Philly Makes List of Richest U.S. Metro Regions

We ranked above San Diego but below Salt Lake City.

With its healthy ‘eds and meds,’ powerhouse pharmaceutical industry and fast-growing real estate sector, the Philadelphia metro region ranked No. 19 on a new Bloomberg Business list of the richest regions in the United States. Philly had a gross metropolitan product (GMP) of $59,240. (GMP measures the total output of goods and services within a particular metro region.)

Perhaps the biggest surprise on the list was New York, which came in a paltry 8th place, losing out to emerging tech hubs around the country — although a Connecticut suburb still ranked very high.

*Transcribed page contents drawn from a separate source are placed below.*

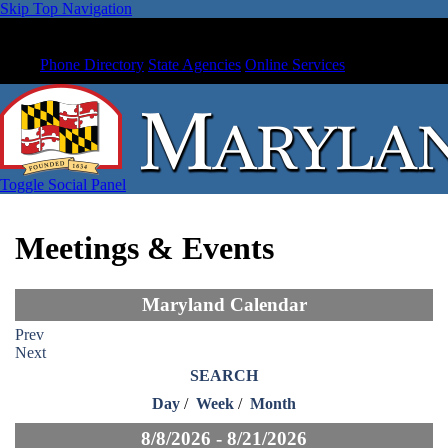
Skip Top Navigation
Phone Directory
State Agencies
Online Services
Toggle Social Panel
Meetings & Events
Maryland Calendar
Prev
Next
SEARCH
Day
/
Week
/
Month
8/8/2026 - 8/21/2026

Here are the top five regions:

  1. San Jose, Calif.: $105,482
  2. Bridgeport, Conn.: $94,394
  3. San Francisco: $80,634
  4. Seattle: $75,874
  5. Boston: $74,746

“The 2014 rankings highlight a surge in tech centers since the recession, with San Jose now producing about $11,000 more per person than No. 2 Bridgeport. Until 2011, the Connecticut suburb for New York bankers held the top spot,” Bloomberg reports. “It’s no surprise that these high-output cities also have some of the densest concentrations of educated workers, reflecting the soaring returns to schooling in today’s job market.”

Here’s Bloomberg’s methodology:

Bloomberg ranked the 100 biggest metropolitan statistical areas (MSA) in the U.S. according to their gross metropolitan product per resident from 2008 to 2014, calculated with data from the U.S. Bureau of Economic Analysis and the U.S. Census Bureau. Data for 2014 were advance statistics and subject to future revision.